- [Task goal]
Return, word for word, everything from the start of the records down through the line containing "a fost oprit două ore din cauza", with both ends included. Leave the pictures out of your answer.

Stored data
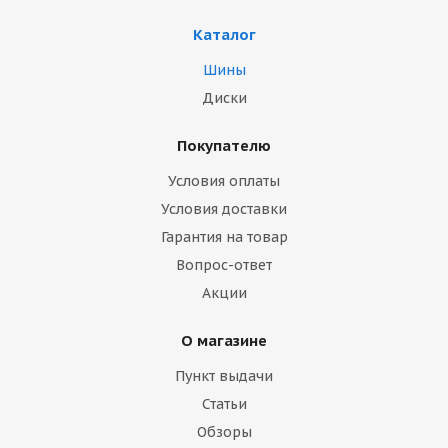
Каталог
Шины
Диски
Покупателю
Условия оплаты
Условия доставки
Гарантия на товар
Вопрос-ответ
Акции
О магазине
Пункт выдачи
Статьи
Обзоры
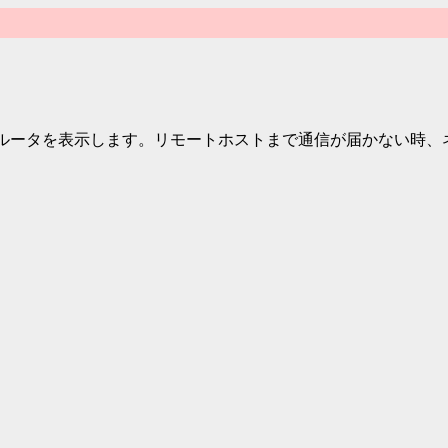
に経由したルータを表示します。リモートホストまで通信が届かない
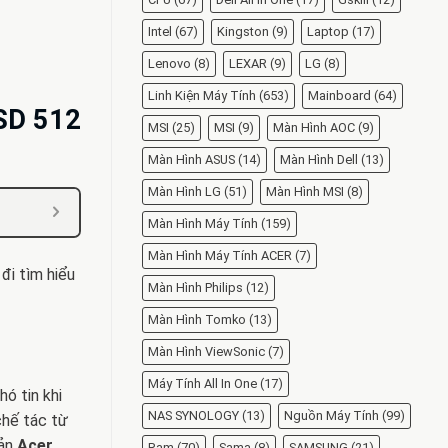
Intel
(67)
Kingston
(9)
Laptop
(17)
Lenovo
(8)
LEXAR
(9)
LG
(8)
Linh Kiện Máy Tính
(653)
Mainboard
(64)
SSD 512
MSI
(25)
MSI
(9)
Màn Hình AOC
(9)
Màn Hình ASUS
(14)
Màn Hình Dell
(13)
Màn Hình LG
(51)
Màn Hình MSI
(8)
Màn Hình Máy Tính
(159)
Màn Hình Máy Tính ACER
(7)
đi tìm hiểu
Màn Hình Philips
(12)
Màn Hình Tomko
(13)
Màn Hình ViewSonic
(7)
Máy Tính All In One
(17)
ó tin khi
NAS SYNOLOGY
(13)
Nguồn Máy Tính
(99)
chế tác từ
bản
Acer
Ram
(70)
Sama
(8)
SAMSUNG
(21)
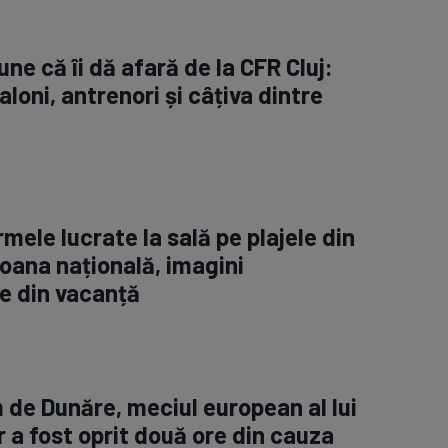
ne că îi dă afară de la CFR Cluj:
aloni, antrenori și câțiva dintre
rmele lucrate la sală pe plajele din
oana națională, imagini
e din vacanță
m de Dunăre, meciul european al lui
 a fost oprit două ore din cauza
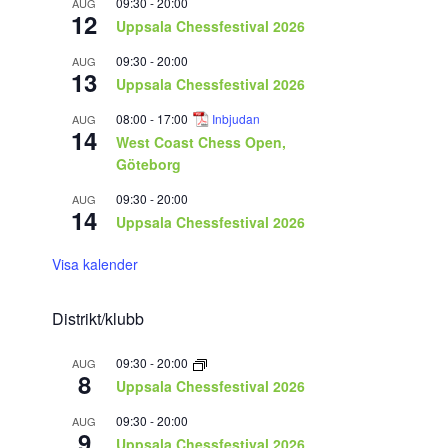
09:30
-
20:00
AUG
12
Uppsala Chessfestival 2026
09:30
-
20:00
AUG
13
Uppsala Chessfestival 2026
08:00
-
17:00
Inbjudan
AUG
14
West Coast Chess Open,
Göteborg
09:30
-
20:00
AUG
14
Uppsala Chessfestival 2026
Visa kalender
Distrikt/klubb
09:30
-
20:00
AUG
8
Uppsala Chessfestival 2026
09:30
-
20:00
AUG
9
Uppsala Chessfestival 2026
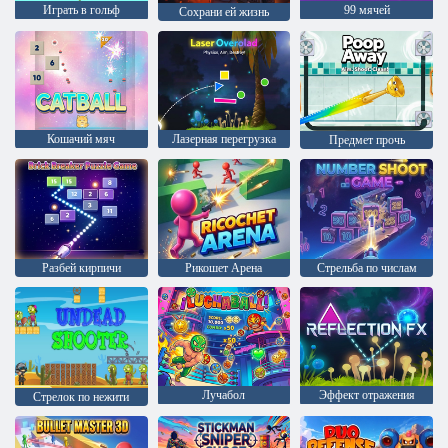
Играть в гольф
99 мячей
Сохрани ей жизнь
Кошачий мяч
Лазерная перегрузка
Предмет прочь
Разбей кирпичи
Рикошет Арена
Стрельба по числам
Лучабол
Эффект отражения
Стрелок по нежити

- [Task answer]
Каталог
Шины
Диски
Покупателю
Условия оплаты
Условия доставки
Гарантия на товар
Вопрос-ответ
Акции
О магазине
Пункт выдачи
Статьи
Обзоры
に経由したルータを表示します。リモートホストまで通信が届かない
Intel
(67)
Kingston
(9)
Laptop
(17)
Lenovo
(8)
LEXAR
(9)
LG
(8)
Linh Kiện Máy Tính
(653)
Mainboard
(64)
SSD 512
MSI
(25)
MSI
(9)
Màn Hình AOC
(9)
Màn Hình ASUS
(14)
Màn Hình Dell
(13)
Màn Hình LG
(51)
Màn Hình MSI
(8)
Màn Hình Máy Tính
(159)
Màn Hình Máy Tính ACER
(7)
đi tìm hiểu
Màn Hình Philips
(12)
Màn Hình Tomko
(13)
Màn Hình ViewSonic
(7)
Máy Tính All In One
(17)
ó tin khi
NAS SYNOLOGY
(13)
Nguồn Máy Tính
(99)
chế tác từ
bản
Acer
Ram
(70)
Sama
(8)
SAMSUNG
(21)
ne că îi dă afară de la CFR Cluj:
aloni, antrenori și câțiva dintre
rmele lucrate la sală pe plajele din
oana națională, imagini
e din vacanță
m de Dunăre, meciul european al lui
 a fost oprit două ore din cauza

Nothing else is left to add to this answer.